I sat in the waiting room, my foot tapping uncontrollably. I chewed on the inside of my cheek, trying not to dash to his room. Mom sat next to me, her hand rubbing my back.

Dull voices surrounded me and I felt like I was falling into another panic attack. I bit my lip hard, causing it to bleed. That was pretty much the only way that I could keep myself from a panic attack.

I felt as though Izuku was right in front of me and all I had to do was reach out. The room around me went dark and I could see him standing in front of me.

He was hooked up to an IV stand, only in a tshirt and shorts. His feet were bare and I could see the icy tile beneath his warm feet start to fog up. He had a sleepy smile on his beautiful face, eyes glowing.

I shook my head, knowing it was another hallucination and bit my tongue to wake up. But he didn't go away.

Warm arms wrapped around me, soft lips kissing my forehead. I gasped, being awoken from that trance of pain and regret. A flash of green hair caught my eye and I knew it was him. I quickly pulled him into a hug, pressing our bodies together.

I started to breathe heavily, repeating the words "Don't let go" in my head nonstop.

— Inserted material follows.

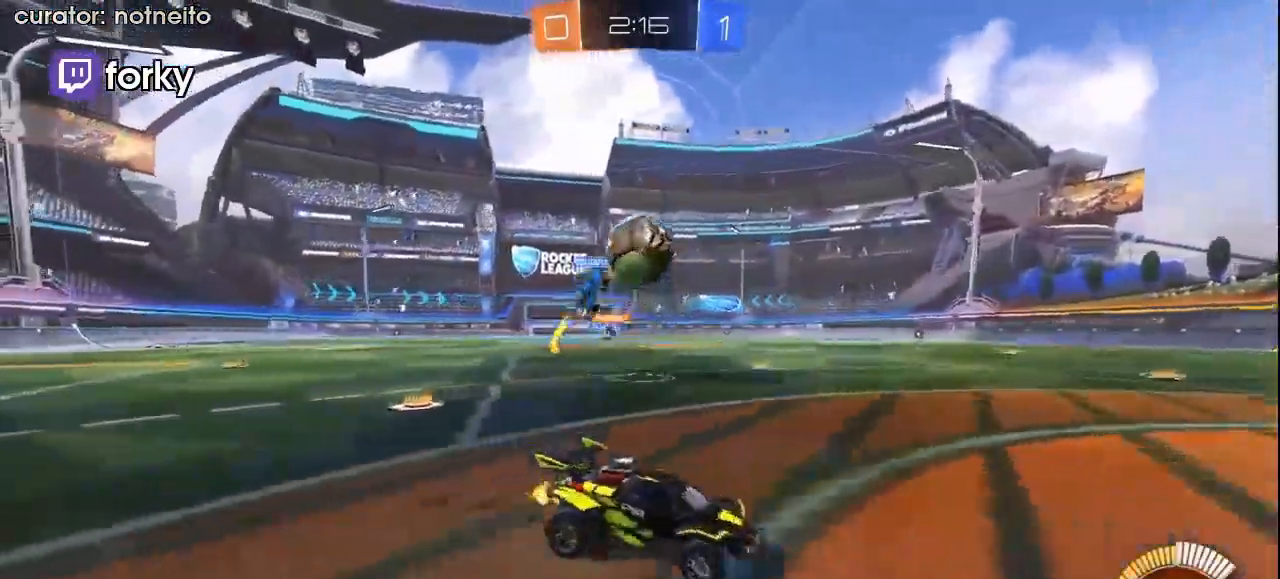
{"dt_ms": 500, "buttons": ["Y", "R1", "L3"], "left_stick": "down-right", "right_stick": "center", "events": [[100, "A", "down"], [100, "R1", "down"], [100, "left_stick", "center"], [267, "R2", "up"], [433, "A", "up"], [433, "L3", "down"], [433, "left_stick", "down"], [500, "Y", "down"], [500, "left_stick", "down-right"]]}
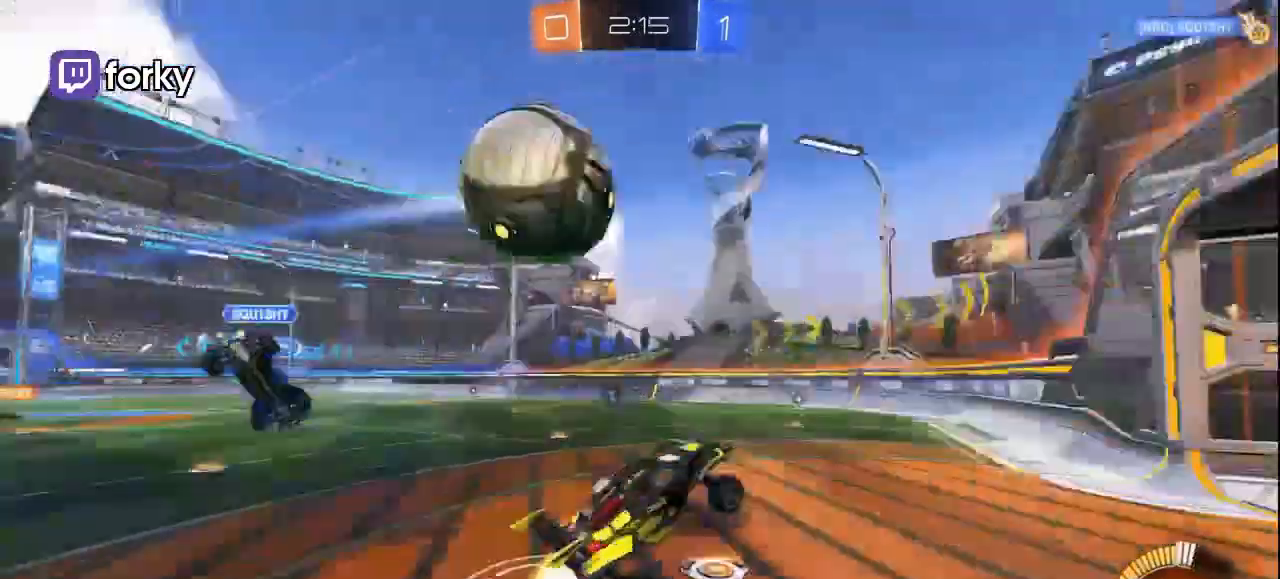
{"dt_ms": 500, "buttons": ["Y", "R1", "L3"], "left_stick": "down-right", "right_stick": "center", "events": [[100, "Y", "up"], [167, "L1", "down"], [167, "left_stick", "up-right"], [200, "A", "down"], [300, "left_stick", "down"], [367, "L1", "up"], [400, "A", "up"], [400, "left_stick", "center"], [467, "Y", "down"], [467, "left_stick", "down-right"]]}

"Izuku....I love you. Please don't let me go." I felt tears burning in my eyes as I nestled my face in the crook of his neck. "I love you too, Katsuki. I have to explain everything to you."

I nodded, but said, "Can it wait a few minutes?" He nodded gently and I drew in a shaky breath.

He was back in my arms, alive and well. The cold hole in my chest was now filled again and I could truly feel. I could feel the hurt, the love, the good and the bad.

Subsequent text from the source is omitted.